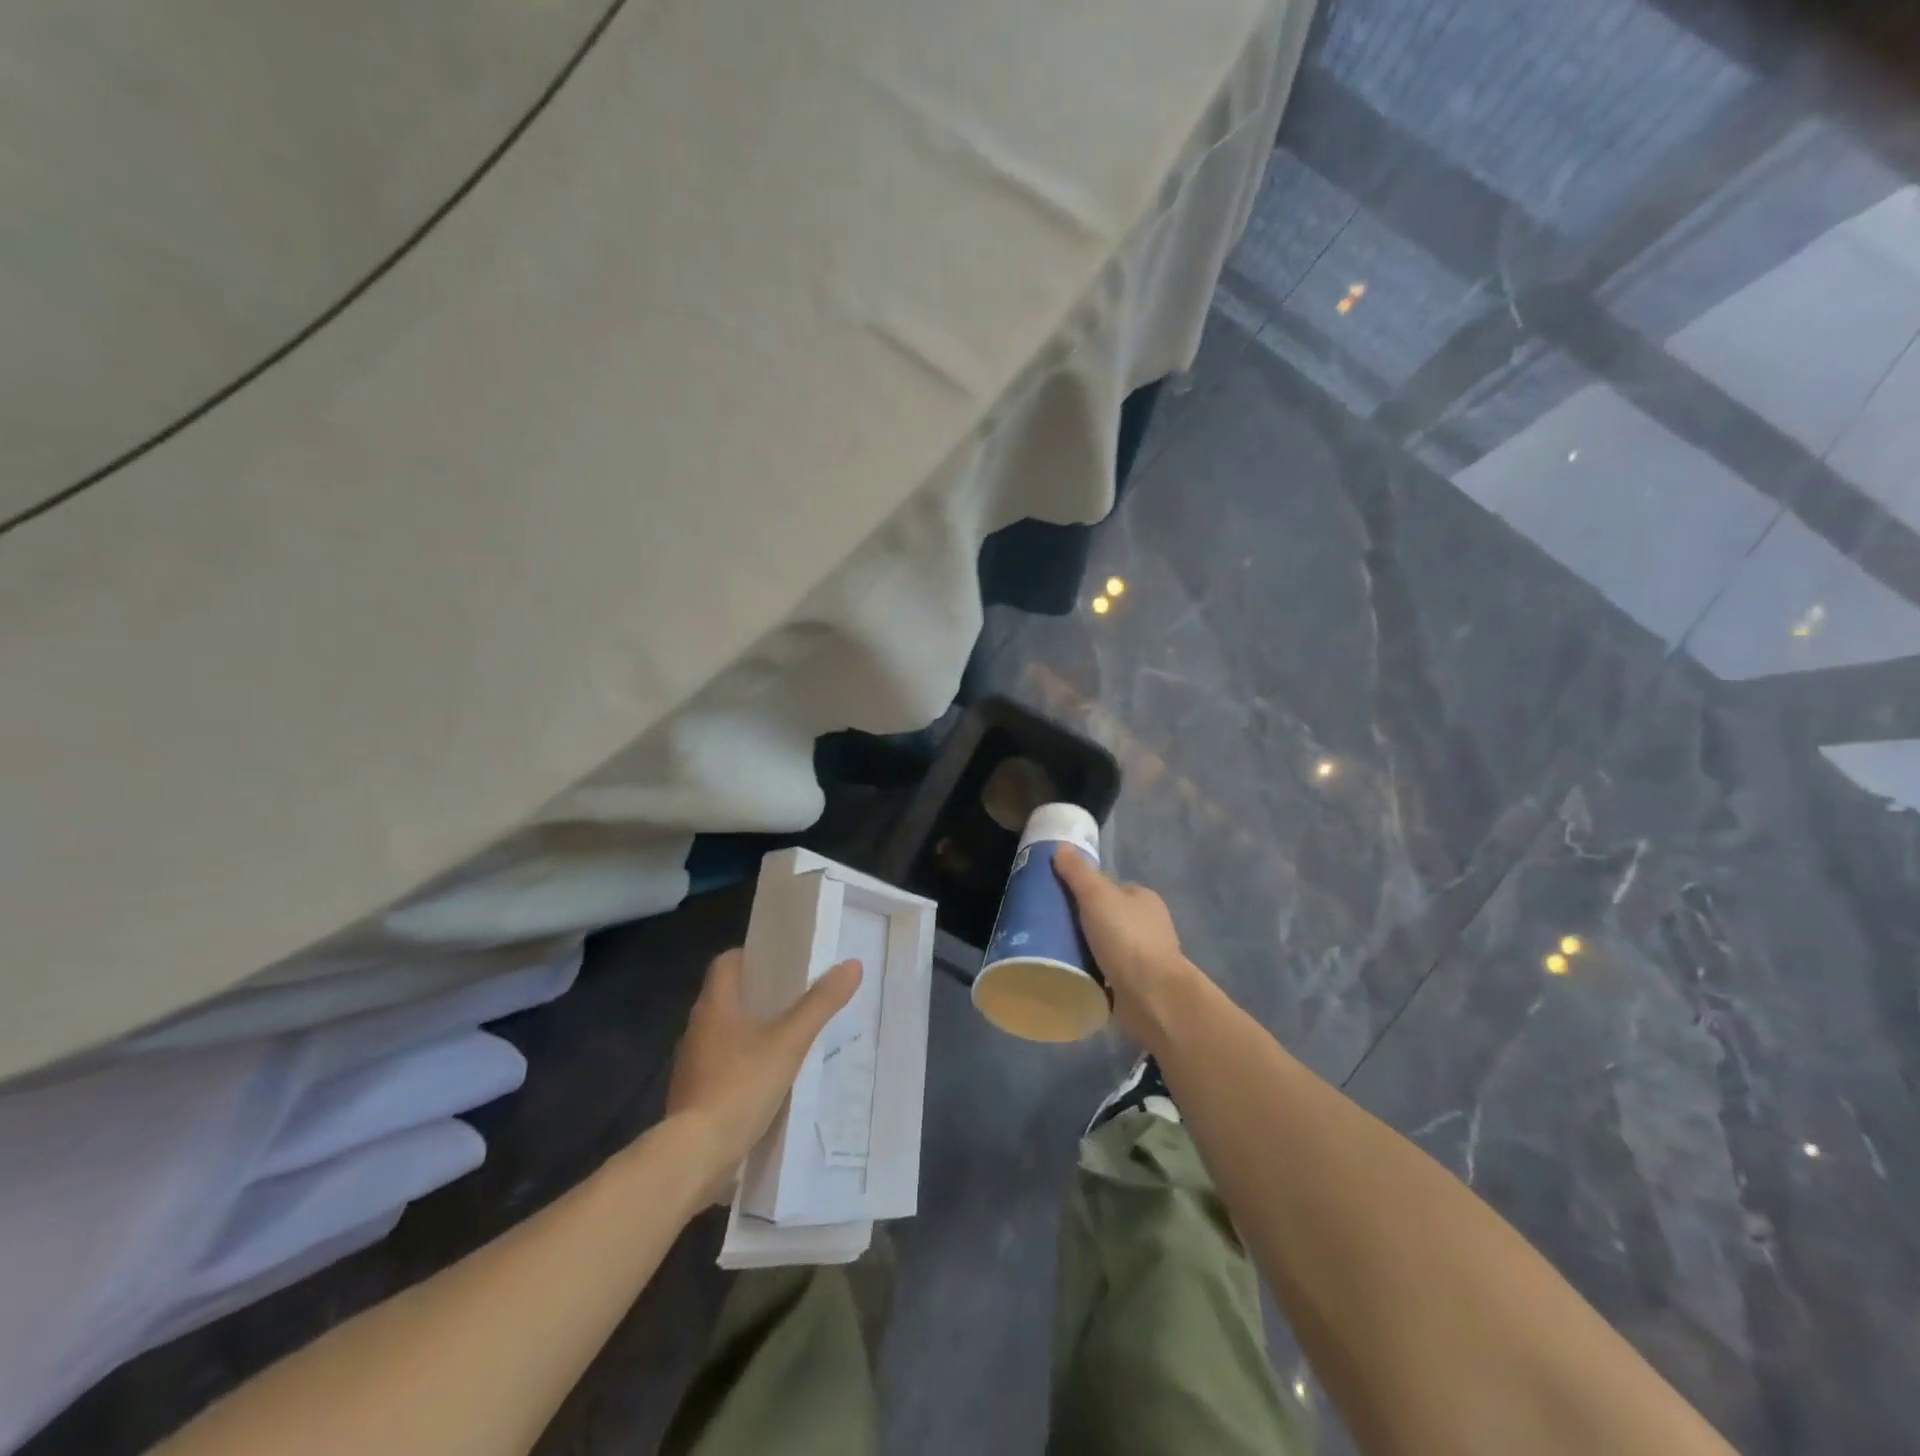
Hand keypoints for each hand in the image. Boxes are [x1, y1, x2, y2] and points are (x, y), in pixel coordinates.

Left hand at [666, 949, 861, 1200]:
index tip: (780, 962)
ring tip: (787, 1039)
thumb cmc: (740, 1085)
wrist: (695, 1156)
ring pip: (724, 1034)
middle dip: (758, 995)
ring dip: (750, 1033)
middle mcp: (697, 1028)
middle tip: (795, 998)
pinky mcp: (693, 1097)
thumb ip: (820, 1004)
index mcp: (715, 1005)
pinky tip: (768, 1081)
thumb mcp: (789, 1041)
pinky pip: (721, 1068)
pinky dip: (742, 1067)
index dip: (751, 957)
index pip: (726, 963)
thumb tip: (852, 965)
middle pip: (727, 997)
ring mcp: (692, 1065)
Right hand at [1053, 847, 1202, 1050]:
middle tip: (1049, 929)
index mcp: (1143, 899)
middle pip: (1105, 918)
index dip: (1083, 891)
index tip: (1056, 901)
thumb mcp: (1096, 896)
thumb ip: (1078, 872)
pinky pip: (1106, 974)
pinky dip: (1091, 975)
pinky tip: (1071, 977)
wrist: (1152, 996)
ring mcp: (1144, 958)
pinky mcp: (1136, 986)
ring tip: (1053, 955)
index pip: (1109, 889)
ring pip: (1106, 947)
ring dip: (1085, 951)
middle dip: (1081, 924)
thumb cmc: (1126, 938)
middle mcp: (1148, 926)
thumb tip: (1060, 846)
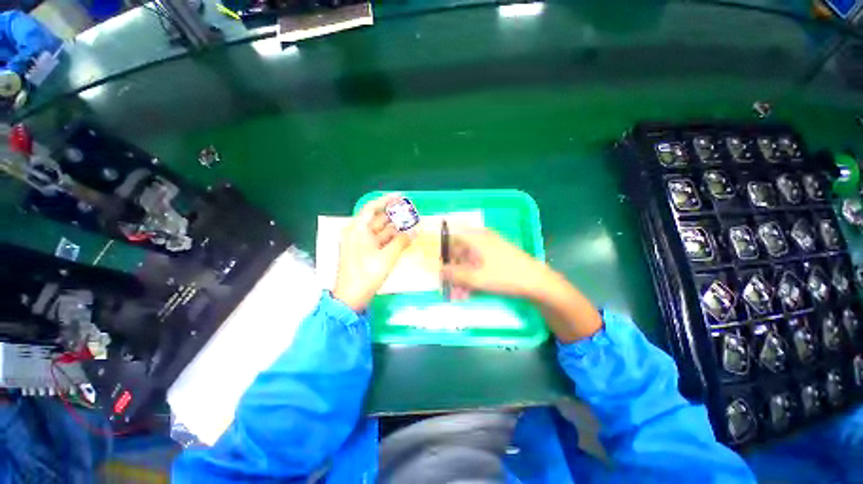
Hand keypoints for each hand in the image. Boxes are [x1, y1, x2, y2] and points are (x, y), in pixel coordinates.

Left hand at [333, 194, 411, 311]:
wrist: (351, 298)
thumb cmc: (366, 274)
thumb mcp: (387, 257)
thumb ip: (403, 241)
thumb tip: (417, 229)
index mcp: (357, 229)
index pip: (371, 208)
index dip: (386, 201)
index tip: (400, 198)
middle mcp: (357, 233)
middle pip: (377, 219)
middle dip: (395, 216)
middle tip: (411, 213)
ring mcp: (360, 244)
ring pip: (380, 231)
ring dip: (395, 229)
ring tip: (412, 225)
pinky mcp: (364, 253)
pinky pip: (379, 241)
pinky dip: (391, 239)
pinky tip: (404, 238)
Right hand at [440, 228, 552, 299]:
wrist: (537, 282)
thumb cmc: (505, 276)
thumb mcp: (476, 278)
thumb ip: (454, 274)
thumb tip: (439, 271)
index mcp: (475, 237)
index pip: (451, 240)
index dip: (444, 255)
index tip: (441, 271)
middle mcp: (481, 238)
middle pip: (460, 252)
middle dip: (454, 271)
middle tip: (452, 288)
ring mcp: (491, 246)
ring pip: (469, 259)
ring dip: (463, 276)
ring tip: (462, 294)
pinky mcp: (497, 255)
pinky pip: (479, 263)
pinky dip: (473, 275)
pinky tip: (472, 289)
________
▶ **About this task**: Leaving out the images, repeat the listing above exactly.

▶ **Exercise response**:
Hand keypoints for each hand in the image. Boxes are [x1, y1, x2, y2] and points are (x, y), in pixel coordinates.

Left hand at [666, 949, 861, 1200]:
index tip: (780, 962)
ring tip: (787, 1039)
thumb cmc: (740, 1085)
wrist: (695, 1156)
ring pip: (724, 1034)
middle dip: (758, 995)
ring dip: (750, 1033)
middle mcp: (697, 1028)
middle tip: (795, 998)
pinky mcp: (693, 1097)
thumb ip: (820, 1004)
index mcp: (715, 1005)
pinky tip: (768, 1081)
thumb mcp: (789, 1041)
pinky pip: (721, 1068)
pinky dip: (742, 1067)
index dip: (751, 957)
index pip: (726, 963)
thumb tip: (852, 965)
middle pip: (727, 997)
ring mcp: (692, 1065)
Right hand at [1053, 847, 1202, 1050]:
middle tip: (1049, 929)
index mcp: (1143, 899)
middle pip: (1105, 918)
index dip: (1083, 891)
index tip: (1056, 901)
thumb mcp: (1096, 896)
thumb ip: (1078, 872)
pinky pip: (1106, 974)
pinky dip: (1091, 975)
pinky tip: (1071, 977)
wrist: (1152, 996)
ring mcp: (1144, 958)
pinky mcp: (1136, 986)
ring tip: (1053, 955)
index pip: (1109, 889)
ring pip: (1106, 947)
ring dip: (1085, 951)
middle dip: (1081, 924)
thumb cmc: (1126, 938)
middle mcp: (1148, 926)
thumb tip: (1060, 846)
Hand keypoints for each hand in the image. Boxes are [x1, y1, x2, y2] and points are (x, y), in pixel coordinates.

Left hand at [333, 194, 411, 311]:
wrist: (351, 298)
thumb cmc: (366, 274)
thumb mcp: (387, 257)
thumb ip: (403, 241)
thumb tip: (417, 229)
index mcp: (357, 229)
index pip: (371, 208)
index dip: (386, 201)
index tip: (400, 198)
middle mcp: (357, 233)
middle pip: (377, 219)
middle dip: (395, 216)
middle tip: (411, 213)
ring mcp: (360, 244)
ring pip: (380, 231)
ring dip: (395, 229)
ring tip: (412, 225)
pinky mcp: (364, 253)
pinky pip: (379, 241)
pinky dip: (391, 239)
pinky tip: (404, 238)
Right hand at [440, 228, 552, 299]:
wrist: (537, 282)
thumb cmc: (505, 276)
thumb mcp: (476, 278)
thumb ip: (454, 274)
thumb tip: (439, 271)
index mcp: (475, 237)
index pip: (451, 240)
index dip: (444, 255)
index tip: (441, 271)
middle mcp: (481, 238)
middle pip: (460, 252)
middle dip: (454, 271)
middle tip: (452, 288)
ring mcp: (491, 246)
ring pip: (469, 259)
ring dip: (463, 276)
ring tip: (462, 294)
pinky mcp: (497, 255)
pinky pip: (479, 263)
pinky dip: (473, 275)
pinky tip: (472, 289)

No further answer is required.